自業自得
「珠鈴、帰るね」
「えっ、あ、上がってかないの?」
「今は大丈夫でも、珠鈴は風邪だったわけでしょ? だったら、少しでも安静にしてほしいし」
「う、うん。……風邪、移しちゃうかもだしね。……また、明日」
「ん」
大丈夫だとは思うけど、一応、ぶり返す可能性もあるし、安静にして、明日は元気に学校に来て欲しいし。
そう思って、私は珠鈴に「またね」と言ってから、珠鈴の家を出た。
そして、私は家に帰ってから、いつも通りに過ごして、眠った。
「体、だるい……」
目が覚めた私は、思わず、そう言ってしまった。
珠鈴の風邪、移った。……いや、自業自得なんだけどさ。私からキスしたんだし。
でも、別に後悔はしてない。あの時、あの瞬間は幸せだったし。……仕方ないけど、今日は休むか。
【急用が出来たから、休む】
そう思って、私は珠鈴にそんなメッセージを送ってから、ダルい体を起こして、水分を摂るために冷蔵庫に向かった。
珠鈴に嘘をついたのは、心苦しいけど、風邪……と言うか、これは熱かな? まぁ、どっちにしろ、正直に言ったら、自分が移したと思って、気にしちゃうだろうし。
【ほんとに急用? 私の風邪が移ったとかじゃない?】
水分を補給した私は、ベッドに戻ってきて、お昼頃には起きようと思って、目覚ましをセットしてから、スマホを覗くと、そんなメッセージが着ていた。
……付き合いが長いだけあって、感ずかれてる。
【違うよ】
また、嘘を着いちゃったけど、私の自業自得のせいで、珠鈴が気に病んじゃうのは嫌だから、そんなメッセージを送った。

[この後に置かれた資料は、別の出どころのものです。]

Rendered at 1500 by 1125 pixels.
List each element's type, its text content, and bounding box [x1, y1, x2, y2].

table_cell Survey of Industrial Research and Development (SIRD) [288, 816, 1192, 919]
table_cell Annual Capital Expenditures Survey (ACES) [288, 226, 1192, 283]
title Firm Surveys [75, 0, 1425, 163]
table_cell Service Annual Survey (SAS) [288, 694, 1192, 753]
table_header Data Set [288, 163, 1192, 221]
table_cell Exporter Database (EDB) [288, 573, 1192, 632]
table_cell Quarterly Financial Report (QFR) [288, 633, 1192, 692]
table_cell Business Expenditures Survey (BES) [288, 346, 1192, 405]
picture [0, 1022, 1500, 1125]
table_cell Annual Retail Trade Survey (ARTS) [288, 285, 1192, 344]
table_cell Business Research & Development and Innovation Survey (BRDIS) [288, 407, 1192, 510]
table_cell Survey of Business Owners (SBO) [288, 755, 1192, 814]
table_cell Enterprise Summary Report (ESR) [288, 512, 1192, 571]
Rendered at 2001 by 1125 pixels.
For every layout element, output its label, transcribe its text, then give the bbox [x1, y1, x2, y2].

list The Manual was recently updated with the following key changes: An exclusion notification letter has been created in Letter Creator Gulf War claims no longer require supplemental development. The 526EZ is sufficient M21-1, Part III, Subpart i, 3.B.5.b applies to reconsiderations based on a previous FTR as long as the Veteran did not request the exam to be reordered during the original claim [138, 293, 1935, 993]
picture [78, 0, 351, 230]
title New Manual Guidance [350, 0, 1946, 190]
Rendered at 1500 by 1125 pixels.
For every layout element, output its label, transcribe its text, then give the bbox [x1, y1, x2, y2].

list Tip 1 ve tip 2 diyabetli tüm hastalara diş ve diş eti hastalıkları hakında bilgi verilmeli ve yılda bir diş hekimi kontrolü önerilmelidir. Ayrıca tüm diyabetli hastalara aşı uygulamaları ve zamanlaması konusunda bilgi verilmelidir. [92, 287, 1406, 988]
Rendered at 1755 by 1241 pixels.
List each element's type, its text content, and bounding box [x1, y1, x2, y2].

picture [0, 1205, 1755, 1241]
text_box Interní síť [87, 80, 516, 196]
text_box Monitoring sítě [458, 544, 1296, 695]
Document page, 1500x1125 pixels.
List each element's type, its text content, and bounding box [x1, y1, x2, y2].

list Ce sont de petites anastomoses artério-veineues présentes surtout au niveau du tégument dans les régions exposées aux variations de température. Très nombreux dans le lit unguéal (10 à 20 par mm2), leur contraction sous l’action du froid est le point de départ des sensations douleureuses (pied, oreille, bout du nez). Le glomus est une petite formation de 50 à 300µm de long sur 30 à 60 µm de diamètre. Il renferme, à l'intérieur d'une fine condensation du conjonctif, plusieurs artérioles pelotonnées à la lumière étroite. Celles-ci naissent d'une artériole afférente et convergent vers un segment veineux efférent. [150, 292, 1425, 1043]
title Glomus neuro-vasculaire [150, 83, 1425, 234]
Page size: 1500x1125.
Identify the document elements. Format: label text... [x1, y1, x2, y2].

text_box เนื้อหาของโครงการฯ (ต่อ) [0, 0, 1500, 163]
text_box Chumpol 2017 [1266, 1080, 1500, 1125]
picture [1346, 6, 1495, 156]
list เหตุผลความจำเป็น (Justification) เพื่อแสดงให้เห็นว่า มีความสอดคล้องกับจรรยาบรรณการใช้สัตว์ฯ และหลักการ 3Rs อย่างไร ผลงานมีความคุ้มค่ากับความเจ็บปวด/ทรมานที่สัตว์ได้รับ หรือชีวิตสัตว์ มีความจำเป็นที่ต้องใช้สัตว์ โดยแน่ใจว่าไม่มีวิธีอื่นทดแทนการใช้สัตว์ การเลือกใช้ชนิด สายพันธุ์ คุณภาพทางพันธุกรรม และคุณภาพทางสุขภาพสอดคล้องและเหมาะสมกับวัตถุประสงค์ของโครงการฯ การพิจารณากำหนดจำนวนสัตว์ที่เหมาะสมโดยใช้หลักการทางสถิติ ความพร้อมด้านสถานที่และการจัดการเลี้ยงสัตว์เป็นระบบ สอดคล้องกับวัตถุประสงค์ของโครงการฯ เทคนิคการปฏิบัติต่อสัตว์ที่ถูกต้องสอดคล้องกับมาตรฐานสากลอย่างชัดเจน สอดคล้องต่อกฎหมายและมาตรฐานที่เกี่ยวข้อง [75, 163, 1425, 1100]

そしてそのまま、スマホを適当に置いてから、ベッドに横になって、眠りに着いた。
目覚ましの音が聞こえて、私は目を覚ました。
……目覚ましが鳴ったってことは、お昼、だよね。……まだ、体がダルい。重い。
家に薬、無いのに……今からでも、珠鈴に言って、買ってきてもらおうかな。……いや、ダメだ。それじゃあ、珠鈴が気にしちゃうし。……仕方ないし、自分で買いに……行けそうにないな。
【ほんとに? 嘘じゃない?】
【璃花? 寝てるの? やっぱり、風邪、移しちゃってるの?】
【家、行くよ? お見舞い、行くからね?】
珠鈴から、いっぱいメッセージが着てる。……でも、珠鈴には言えないから、また、嘘つかないとな。
あ、桜井に頼もうかな。
桜井の存在が頭によぎった瞬間、スマホが震えだし、珠鈴から電話が掛かってきた。